- [TEXT UNDER STUDY]:
On 31 January 2025, the European Securities and Markets Authority (ESMA) released a supervisory briefing to guide (the Briefing) National Competent Authorities (NCAs) with respect to the authorisation of crypto asset service providers (CASPs) under the EU Regulation 2023/1114 on markets in crypto assets (MiCA).
The Briefing provides detailed guidance with respect to the expectations on NCAs when assessing CASPs applications.
More specifically, the Briefing provides that NCAs should perform a risk-based approach when assessing CASP applications, taking into account:
- Size: CASPs with more than 1,000,000 yearly active users in the EU or a balance sheet size of €3,000,000,000 should be subjected to a higher level of scrutiny.
- Group structure: The more complex a CASP's group structures in number of entities and regulated activities involved, the higher the risk.
- Cross-border activity: CASPs with more than 200,000 yearly active users outside the home Member State should be subjected to a higher level of scrutiny.
- Ecosystem role: CASPs with an important role in the crypto ecosystem constitute a higher level of risk, as any issues they face may lead to contagion effects.
- Multiple crypto-asset services: CASPs which provide a number of crypto-asset services should be considered as being of higher risk.
- Token issuances: The issuance of tokens combined with CASP services should be treated with caution.
- Outsourcing: Excessive outsourcing of key functions creates room for potential high-risk situations.
- Regulatory history: CASPs, their shareholders, or management which have previously been the subject of administrative measures should be taken into account.

- [THINGS TO DO]:
A. In the text on ESMA's briefing about authorizing crypto-asset service providers, how many yearly active users outside the home Member State call for a higher level of scrutiny?
B. Extract from the text on ESMA's briefing the passage between "More specifically, the" and "of higher risk.", inclusive.
C. Continue the text on ESMA's briefing about authorizing crypto-asset service providers from where it stops.

- [DATA FOR ANALYSIS]:

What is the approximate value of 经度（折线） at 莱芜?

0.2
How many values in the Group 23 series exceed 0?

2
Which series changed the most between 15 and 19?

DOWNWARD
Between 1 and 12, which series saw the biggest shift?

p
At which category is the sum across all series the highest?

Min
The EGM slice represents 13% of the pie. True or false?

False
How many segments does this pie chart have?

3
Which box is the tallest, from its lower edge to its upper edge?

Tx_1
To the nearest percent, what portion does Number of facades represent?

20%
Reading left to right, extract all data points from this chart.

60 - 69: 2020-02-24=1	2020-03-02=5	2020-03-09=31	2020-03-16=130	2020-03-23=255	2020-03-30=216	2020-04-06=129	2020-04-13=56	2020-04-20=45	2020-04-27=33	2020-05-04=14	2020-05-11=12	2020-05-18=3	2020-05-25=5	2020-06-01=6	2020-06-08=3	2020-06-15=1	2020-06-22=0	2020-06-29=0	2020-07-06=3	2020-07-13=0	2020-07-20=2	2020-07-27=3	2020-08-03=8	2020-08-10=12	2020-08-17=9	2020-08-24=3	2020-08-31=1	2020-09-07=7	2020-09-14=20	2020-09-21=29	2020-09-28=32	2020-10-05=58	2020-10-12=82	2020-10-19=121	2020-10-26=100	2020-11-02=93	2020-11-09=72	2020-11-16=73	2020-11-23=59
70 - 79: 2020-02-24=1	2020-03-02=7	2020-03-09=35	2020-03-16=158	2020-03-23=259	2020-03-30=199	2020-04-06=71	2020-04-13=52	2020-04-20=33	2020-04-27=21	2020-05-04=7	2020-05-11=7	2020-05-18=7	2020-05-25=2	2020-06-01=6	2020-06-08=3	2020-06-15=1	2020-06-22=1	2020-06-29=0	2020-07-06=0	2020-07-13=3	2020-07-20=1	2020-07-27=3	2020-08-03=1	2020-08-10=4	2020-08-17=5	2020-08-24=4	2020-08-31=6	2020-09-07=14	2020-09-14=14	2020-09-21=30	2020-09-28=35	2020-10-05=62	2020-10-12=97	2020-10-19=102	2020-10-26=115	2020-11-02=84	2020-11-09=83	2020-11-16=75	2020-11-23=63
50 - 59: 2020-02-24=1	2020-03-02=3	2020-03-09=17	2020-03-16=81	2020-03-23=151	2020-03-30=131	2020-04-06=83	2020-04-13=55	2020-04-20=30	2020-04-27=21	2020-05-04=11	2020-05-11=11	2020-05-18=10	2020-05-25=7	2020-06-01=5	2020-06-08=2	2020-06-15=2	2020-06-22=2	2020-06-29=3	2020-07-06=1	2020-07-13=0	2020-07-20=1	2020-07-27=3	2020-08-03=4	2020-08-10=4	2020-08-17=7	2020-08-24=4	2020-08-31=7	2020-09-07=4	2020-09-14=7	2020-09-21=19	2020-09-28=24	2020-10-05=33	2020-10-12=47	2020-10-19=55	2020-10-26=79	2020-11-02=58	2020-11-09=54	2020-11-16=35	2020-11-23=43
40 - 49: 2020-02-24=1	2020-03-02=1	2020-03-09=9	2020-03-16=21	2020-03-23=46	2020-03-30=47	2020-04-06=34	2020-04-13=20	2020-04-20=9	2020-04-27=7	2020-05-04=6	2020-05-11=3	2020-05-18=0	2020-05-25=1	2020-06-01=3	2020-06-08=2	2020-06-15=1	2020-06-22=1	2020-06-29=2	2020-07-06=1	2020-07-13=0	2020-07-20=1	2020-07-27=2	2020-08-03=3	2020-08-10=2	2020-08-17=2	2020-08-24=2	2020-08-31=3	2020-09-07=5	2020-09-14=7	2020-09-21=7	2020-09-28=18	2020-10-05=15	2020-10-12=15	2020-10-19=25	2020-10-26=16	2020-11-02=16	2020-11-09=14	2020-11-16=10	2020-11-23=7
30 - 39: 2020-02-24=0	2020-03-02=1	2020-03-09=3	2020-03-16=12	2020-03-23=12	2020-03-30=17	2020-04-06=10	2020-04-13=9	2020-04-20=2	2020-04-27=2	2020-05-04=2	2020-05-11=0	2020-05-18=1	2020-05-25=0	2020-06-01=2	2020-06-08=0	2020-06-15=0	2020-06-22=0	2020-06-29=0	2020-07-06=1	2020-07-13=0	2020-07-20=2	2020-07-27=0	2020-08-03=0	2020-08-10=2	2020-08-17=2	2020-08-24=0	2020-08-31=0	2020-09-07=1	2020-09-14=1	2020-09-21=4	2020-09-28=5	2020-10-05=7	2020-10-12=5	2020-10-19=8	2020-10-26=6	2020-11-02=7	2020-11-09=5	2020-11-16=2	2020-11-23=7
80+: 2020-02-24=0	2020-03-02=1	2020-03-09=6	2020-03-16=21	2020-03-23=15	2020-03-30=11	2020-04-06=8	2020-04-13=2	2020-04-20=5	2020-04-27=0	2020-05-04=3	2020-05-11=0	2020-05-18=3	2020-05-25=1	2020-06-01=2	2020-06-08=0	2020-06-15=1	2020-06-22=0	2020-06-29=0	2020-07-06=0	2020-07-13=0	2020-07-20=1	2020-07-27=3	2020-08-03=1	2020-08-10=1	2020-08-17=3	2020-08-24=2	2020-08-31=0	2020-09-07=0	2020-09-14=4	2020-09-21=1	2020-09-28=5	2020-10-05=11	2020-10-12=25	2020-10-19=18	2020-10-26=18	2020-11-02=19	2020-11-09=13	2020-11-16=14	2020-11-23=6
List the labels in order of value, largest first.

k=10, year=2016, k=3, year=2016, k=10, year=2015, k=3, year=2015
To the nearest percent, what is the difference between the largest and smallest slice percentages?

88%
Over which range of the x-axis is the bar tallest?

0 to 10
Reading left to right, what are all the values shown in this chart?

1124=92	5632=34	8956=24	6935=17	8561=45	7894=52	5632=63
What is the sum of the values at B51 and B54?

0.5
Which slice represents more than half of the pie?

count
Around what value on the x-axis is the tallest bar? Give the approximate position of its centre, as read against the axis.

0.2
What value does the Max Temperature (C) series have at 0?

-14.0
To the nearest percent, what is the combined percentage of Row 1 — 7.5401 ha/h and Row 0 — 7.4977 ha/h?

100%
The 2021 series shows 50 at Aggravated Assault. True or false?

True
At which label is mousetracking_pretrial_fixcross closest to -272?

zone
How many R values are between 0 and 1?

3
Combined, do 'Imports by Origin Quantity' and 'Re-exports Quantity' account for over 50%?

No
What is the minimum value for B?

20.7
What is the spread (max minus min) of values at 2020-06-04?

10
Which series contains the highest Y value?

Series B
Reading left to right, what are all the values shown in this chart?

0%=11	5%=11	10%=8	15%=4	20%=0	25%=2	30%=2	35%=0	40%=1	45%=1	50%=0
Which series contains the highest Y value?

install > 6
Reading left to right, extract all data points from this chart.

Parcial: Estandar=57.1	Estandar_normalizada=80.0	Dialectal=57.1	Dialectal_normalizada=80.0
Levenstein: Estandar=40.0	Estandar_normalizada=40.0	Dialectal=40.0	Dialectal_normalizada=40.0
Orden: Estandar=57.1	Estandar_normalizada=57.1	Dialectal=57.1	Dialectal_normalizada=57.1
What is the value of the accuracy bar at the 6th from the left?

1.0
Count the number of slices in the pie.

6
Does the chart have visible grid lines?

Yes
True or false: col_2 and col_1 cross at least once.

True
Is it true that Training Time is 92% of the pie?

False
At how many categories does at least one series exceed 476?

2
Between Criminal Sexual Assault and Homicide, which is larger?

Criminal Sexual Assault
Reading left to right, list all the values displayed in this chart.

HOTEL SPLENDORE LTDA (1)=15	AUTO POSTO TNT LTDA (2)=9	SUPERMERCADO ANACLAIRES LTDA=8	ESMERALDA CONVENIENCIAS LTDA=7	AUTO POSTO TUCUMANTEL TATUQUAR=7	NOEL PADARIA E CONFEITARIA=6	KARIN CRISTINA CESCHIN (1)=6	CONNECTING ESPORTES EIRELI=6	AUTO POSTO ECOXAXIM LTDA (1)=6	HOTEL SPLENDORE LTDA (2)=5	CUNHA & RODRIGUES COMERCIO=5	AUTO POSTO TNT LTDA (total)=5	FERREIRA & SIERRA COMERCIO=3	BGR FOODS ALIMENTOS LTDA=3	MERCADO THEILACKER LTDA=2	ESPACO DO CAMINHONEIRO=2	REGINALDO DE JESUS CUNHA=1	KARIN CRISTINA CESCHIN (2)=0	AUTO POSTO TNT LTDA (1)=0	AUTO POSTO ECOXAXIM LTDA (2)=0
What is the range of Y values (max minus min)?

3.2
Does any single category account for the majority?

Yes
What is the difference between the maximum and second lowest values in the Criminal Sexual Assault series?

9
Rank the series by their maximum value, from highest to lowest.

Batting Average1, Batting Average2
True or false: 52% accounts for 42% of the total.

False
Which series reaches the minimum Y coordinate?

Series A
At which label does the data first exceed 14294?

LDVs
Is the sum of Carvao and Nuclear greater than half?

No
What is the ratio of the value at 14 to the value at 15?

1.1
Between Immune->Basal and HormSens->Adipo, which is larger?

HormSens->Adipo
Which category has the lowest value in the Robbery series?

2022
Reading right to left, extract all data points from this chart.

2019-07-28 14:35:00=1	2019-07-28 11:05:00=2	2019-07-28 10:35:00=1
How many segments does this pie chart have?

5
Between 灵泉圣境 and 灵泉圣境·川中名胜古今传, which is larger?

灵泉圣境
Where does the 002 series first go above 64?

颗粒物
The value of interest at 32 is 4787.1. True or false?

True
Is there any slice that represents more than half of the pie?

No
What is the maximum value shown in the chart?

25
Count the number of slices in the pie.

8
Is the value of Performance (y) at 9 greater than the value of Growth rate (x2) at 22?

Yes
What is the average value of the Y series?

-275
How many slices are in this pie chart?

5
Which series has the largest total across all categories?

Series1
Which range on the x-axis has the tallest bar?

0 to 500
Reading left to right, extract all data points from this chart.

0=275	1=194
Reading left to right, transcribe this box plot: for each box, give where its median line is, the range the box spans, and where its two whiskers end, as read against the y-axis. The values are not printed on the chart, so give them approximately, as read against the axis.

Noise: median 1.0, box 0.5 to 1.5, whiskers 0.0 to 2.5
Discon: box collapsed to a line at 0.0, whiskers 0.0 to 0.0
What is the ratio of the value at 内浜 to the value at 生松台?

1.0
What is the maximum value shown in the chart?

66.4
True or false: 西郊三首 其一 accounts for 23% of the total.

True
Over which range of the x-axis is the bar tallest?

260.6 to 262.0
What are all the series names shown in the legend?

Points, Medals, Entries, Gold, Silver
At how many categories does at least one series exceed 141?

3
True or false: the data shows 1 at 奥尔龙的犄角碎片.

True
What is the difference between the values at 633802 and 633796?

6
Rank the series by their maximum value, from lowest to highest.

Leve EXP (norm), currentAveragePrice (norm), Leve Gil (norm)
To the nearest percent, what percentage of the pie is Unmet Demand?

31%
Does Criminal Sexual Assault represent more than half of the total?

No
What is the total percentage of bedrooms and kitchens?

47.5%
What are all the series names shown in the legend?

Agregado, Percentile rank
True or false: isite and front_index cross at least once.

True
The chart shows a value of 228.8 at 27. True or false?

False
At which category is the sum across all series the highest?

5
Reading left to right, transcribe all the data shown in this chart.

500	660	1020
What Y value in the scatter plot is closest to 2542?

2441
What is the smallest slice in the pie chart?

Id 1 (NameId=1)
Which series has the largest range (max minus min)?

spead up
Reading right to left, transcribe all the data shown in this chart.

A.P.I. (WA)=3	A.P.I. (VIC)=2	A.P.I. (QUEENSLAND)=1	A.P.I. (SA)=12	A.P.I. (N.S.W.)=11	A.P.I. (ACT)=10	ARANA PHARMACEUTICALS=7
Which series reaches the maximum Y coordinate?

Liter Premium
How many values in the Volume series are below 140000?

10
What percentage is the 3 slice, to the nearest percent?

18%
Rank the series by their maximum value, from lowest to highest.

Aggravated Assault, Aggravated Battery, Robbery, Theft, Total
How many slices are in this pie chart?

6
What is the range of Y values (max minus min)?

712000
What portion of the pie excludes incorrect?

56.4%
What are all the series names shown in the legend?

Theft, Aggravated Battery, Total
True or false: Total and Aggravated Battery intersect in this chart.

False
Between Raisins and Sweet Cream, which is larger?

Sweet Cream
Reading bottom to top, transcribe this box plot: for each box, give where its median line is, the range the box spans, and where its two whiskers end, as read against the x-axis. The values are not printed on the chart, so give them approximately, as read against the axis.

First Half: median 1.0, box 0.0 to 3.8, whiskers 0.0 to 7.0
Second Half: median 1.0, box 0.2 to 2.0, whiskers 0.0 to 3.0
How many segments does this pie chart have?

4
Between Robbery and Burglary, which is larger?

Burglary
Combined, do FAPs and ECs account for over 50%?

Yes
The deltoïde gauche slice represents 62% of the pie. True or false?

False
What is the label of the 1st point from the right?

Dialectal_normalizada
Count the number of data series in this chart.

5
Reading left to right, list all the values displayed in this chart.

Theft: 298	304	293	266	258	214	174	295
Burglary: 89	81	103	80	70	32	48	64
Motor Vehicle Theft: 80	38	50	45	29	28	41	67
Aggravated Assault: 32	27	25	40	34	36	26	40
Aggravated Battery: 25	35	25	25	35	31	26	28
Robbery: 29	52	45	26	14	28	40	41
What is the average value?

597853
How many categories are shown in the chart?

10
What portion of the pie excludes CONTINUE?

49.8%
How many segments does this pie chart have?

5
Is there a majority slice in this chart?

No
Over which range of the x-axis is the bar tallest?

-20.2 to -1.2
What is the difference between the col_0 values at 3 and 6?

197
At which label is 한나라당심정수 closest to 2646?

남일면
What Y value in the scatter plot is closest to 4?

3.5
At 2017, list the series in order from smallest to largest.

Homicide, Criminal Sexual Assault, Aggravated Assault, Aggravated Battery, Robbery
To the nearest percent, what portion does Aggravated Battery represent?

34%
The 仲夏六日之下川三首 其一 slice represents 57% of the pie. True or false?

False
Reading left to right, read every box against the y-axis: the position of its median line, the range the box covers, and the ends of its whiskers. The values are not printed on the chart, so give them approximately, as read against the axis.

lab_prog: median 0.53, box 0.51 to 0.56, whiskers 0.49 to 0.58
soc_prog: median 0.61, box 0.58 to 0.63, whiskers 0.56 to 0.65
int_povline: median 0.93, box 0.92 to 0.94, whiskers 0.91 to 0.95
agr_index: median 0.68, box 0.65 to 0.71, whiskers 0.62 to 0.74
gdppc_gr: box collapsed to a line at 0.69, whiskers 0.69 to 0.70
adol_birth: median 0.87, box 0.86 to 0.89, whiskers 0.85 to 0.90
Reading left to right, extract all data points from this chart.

- [RESPONSES IN ORDER]:
A. More than 200,000.

B.
More specifically, the Briefing provides that NCAs should perform a risk-based approach when assessing CASP applications, taking into account:
- Size: CASPs with more than 1,000,000 yearly active users in the EU or a balance sheet size of €3,000,000,000 should be subjected to a higher level of scrutiny.
- Group structure: The more complex a CASP's group structures in number of entities and regulated activities involved, the higher the risk.
- Cross-border activity: CASPs with more than 200,000 yearly active users outside the home Member State should be subjected to a higher level of scrutiny.
- Ecosystem role: CASPs with an important role in the crypto ecosystem constitute a higher level of risk, as any issues they face may lead to contagion effects.
- Multiple crypto-asset services: CASPs which provide a number of crypto-asset services should be considered as being of higher risk.

C.
The document also provides detailed guidance on compliance with requirements in key areas such as:
- Substance and governance: CASPs should ensure that they can operate autonomously and with adequate in-country people when operating in the EU. Risk management, compliance, and internal control are at the forefront.
- Outsourcing practices: Highlighting effective limits on the externalisation of functions and services to maintain operational accountability. “Letter-box” entities are not permitted.
- Suitability of personnel: The management bodies of CASPs are required to demonstrate strong technical knowledge of the crypto ecosystem, in addition to being “fit and proper”.
- Business plan: A CASP's business plan should contain realistic projections of activity over a three-year horizon with clearly defined intermediate points.
The content of this article is intended to provide a general guide to the subject matter. Specialist advice should be sought about your specific circumstances.